Development of a redox/pH dual stimuli-responsive MSP@P(MAA-Cy) drug delivery system for programmed release of anticancer drugs in tumour cells.

Intelligent nanomaterials that are able to respond to environmental stimuli for sequential release of multiple payloads are highly desirable in applications of drug delivery systems. In this study, a core/shell-structured nanocarrier with an acid-dissolvable magnetic supraparticle (MSP) as core and a redox-degradable poly(methylacrylic acid-co-N,N-bis(acryloyl)cystamine) (P(MAA-Cy)) as shell was prepared using the distillation-precipitation polymerization technique, in which the magnetic core and the polymer shell were loaded with different guest molecules. Under physiological conditions similar to the cytoplasm of tumour cells, this MSP@P(MAA-Cy) microsphere showed a sequential degradation profile of the shell and the core.

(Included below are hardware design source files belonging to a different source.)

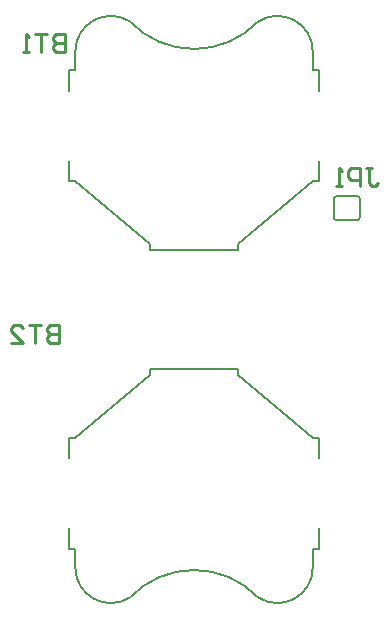
<source format=gbo>
G04*
G04 #@! TF.GenerationSoftware,Altium Limited,Altium Designer,23.9.2 (47)*
G04*
G04 Layer_Color=32896*
%FSLAX44Y44*%
%MOMM*%
G71*
G04*
G04 #@! TF.SameCoordinates,59006CB8-04EA-46C6-BC13-78CBB85C9A35*
G04*
G04*
G04 #@! TF.FilePolarity,Positive*
G04*
G01*
G75*
%ADD11C,0.2540*%
%ADD12C,0.2000*%
%ADD44C,0.1524*%
D11*
X44196Y244089D02*
Y228854D01*
X36579D01*
X34039Y231393D01*
Y233932D01*
X36579Y236472D01*
X44196D01*
X36579D01*
X34039Y239011D01*
Y241550D01*
X36579Y244089D01*
X44196D01*
X28961D02*
X18804D01*
X23883D01*
Y228854D01*
X3569D02*
X13726D01*
X3569Y239011D01*
Y241550D01*
X6108Y244089D01*
X11187D01*
X13726Y241550D01*
X304041Y376677D02*
X309120D01*
X306581D01*
Y363981D01*
X309120Y361442D01*
X311659D01*
X314198Y363981D01*
X298963Y361442D02*
Y376677D01*
X291345D01*
X288806Y374138D01*
Y369059D01*
X291345Y366520D01*
X298963D01*
X283728Y361442D02*
X278650D01*
X281189D01*
Y376677D01*
X283728Y374138D01*
X49524Y490218D02*
Y474982D01*
X41907D01*
X39367Y477522D01*
Y480061D01*
X41907Y482600D01*
X49524D01*
X41907D01*
X39367Y485139D01*
Y487678D01*
X41907Y490218D01*
X49524D01*
X34289D02*
X24132D01*
X29211D01*
Y474982D01*
X19054D02*
X13976D01*
X16515D01*
Y490218D01*
X19054Y487678D01*
D12*
X213013Y13374D02*
G03*
X104487Y13374I-54263J-51774D01*
G01*
X58250Y38600D02*
G03*
X104487Y13374I30000J0D01*
G01*
X213013D02*
G03*
X259250Y38600I16237J25226D01*
G01*
X104487Y500976D02*
G03*
X58250Y475750I-16237J-25226D01*
G01*
X259250D02*
G03*
X213013Y500976I-30000J0D01*
G01*
X104487Y500976D02*
G03*
X213013Y500976I54263J51774D01*
G01*
X53250Y54600D02*
Y72100D01*
X259250Y148600D02*
X264250D01*
X196183Y201520D02*
X259250Y148600D01*
X58250D02*
X121317Y201520D01*
X53250Y148600D02*
X58250D01*
X53250Y54600D02*
X58250D01*
Y38600D02*
Y54600D01*
X259250Y38600D02*
Y54600D01*
X264250D01*
X121250Y206600D02*
X196250D01*
Y201600D02*
Y206600D01*
X121250Y201600D02*
Y206600D01*
X53250Y131100D02*
Y148600D01*
X264250Y54600D02*
Y72100D01*
Y131100D02*
Y148600D01*
X53250Y365750D02*
Y383250D01*
Y442250D02*
Y459750D01*
X264250Y365750D02*
Y383250D01*
X196250Y307750D02*
Y312750D01*
X121250Y307750D02*
Y312750D01*
Y307750D02*
X196250D01*
X53250Y459750D02*
X58250D01*
Y475750D01*
X259250Y459750D02*
Y475750D01*
Y459750D02*
X264250D01*
X259250Y365750D02*
X264250D01*
X196183Y312830D02*
X259250Y365750D01*
X58250D02*
X121317Y312830D01*
X53250Y365750D02*
X58250D01*
X264250Y442250D02*
Y459750D01*
D44*
X299212Y350520D02*
G03*
X296672Y353060I-2540J0D01*
G01*
X279400D02*
G03*
X276860Y350520I0J-2540D01*
G01*
Y335280D02*
G03*
X279400Y332740I2540J0D01*
G01*
X296672D02*
G03*
X299212Y335280I0J2540D01*
G01*
X279400Y332740D02*
X296672D01*
X276860Y335280D02*
Y350520D01*
X299212Y335280D02*
Y350520D01*
X279400Y353060D02*
X296672D01*
M02*

</source>
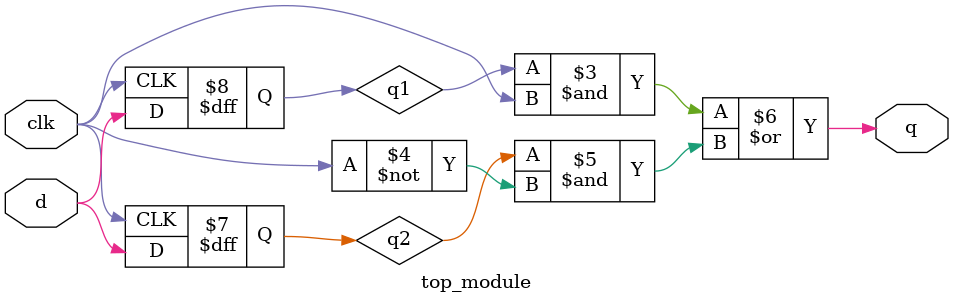
<source format=v>
module top_module (
    input clk,
    input d,
    output q
);
    wire q1, q2;
    always @(posedge clk) begin
        q1 <= d;
    end
    always @(negedge clk) begin
        q2 <= d;
    end
    assign q = (q1 & clk) | (q2 & (~clk));
endmodule

</source>
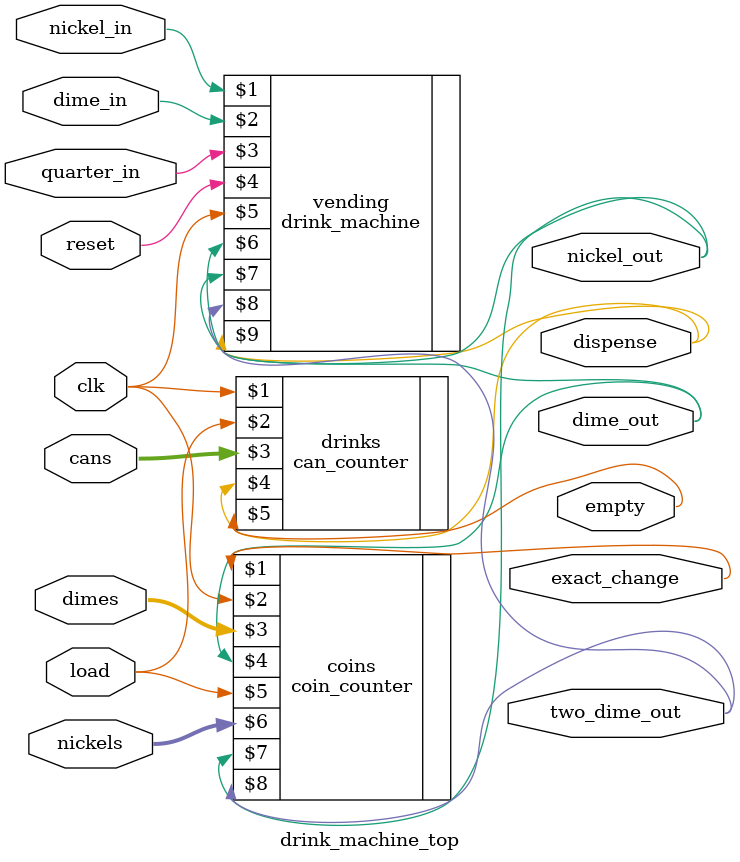
<source format=v>
module drink_machine_top( dime_out, dispense, empty, exact_change,
     nickel_out, two_dime_out, cans, clk, dimes, dime_in, load,
     nickels, nickel_in, quarter_in, reset );

input   clk, dime_in, load, nickel_in, quarter_in, reset;
output  dime_out, dispense, empty, exact_change, nickel_out,
        two_dime_out;
input [7:0]  nickels;
input [7:0]  cans;
input [7:0]  dimes;

coin_counter  coins   (exact_change, clk, dimes[7:0], dime_out, load,
                       nickels[7:0], nickel_out, two_dime_out);
can_counter   drinks  (clk, load, cans[7:0], dispense, empty);
drink_machine vending (nickel_in, dime_in, quarter_in, reset, clk,
                       nickel_out, dime_out, two_dime_out, dispense);

endmodule

</source>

With dyes of fluorescein isothiocyanate (FITC) loaded in the core and rhodamine in the shell, the produced MSP-FITC@P(MAA-Cy)-Rho microspheres were applied in HeLa cell and HEK 293T cell cultures, showing selective degradation of the microspheres in HeLa cells to release the rhodamine and FITC dyes in sequence. When two anticancer drugs, i.e., paclitaxel (TXL) and doxorubicin (DOX), were loaded separately into the core and the shell domains of the microspheres, the experimental results showed that the MSP-TXL@P(MAA-Cy)-DOX nanodrug exhibited better inhibitive efficacy than the free drugs under the same dosing level, demonstrating the great potential of this stimuli-sensitive drug delivery system for programmed and stimuli-responsive drug release characteristics.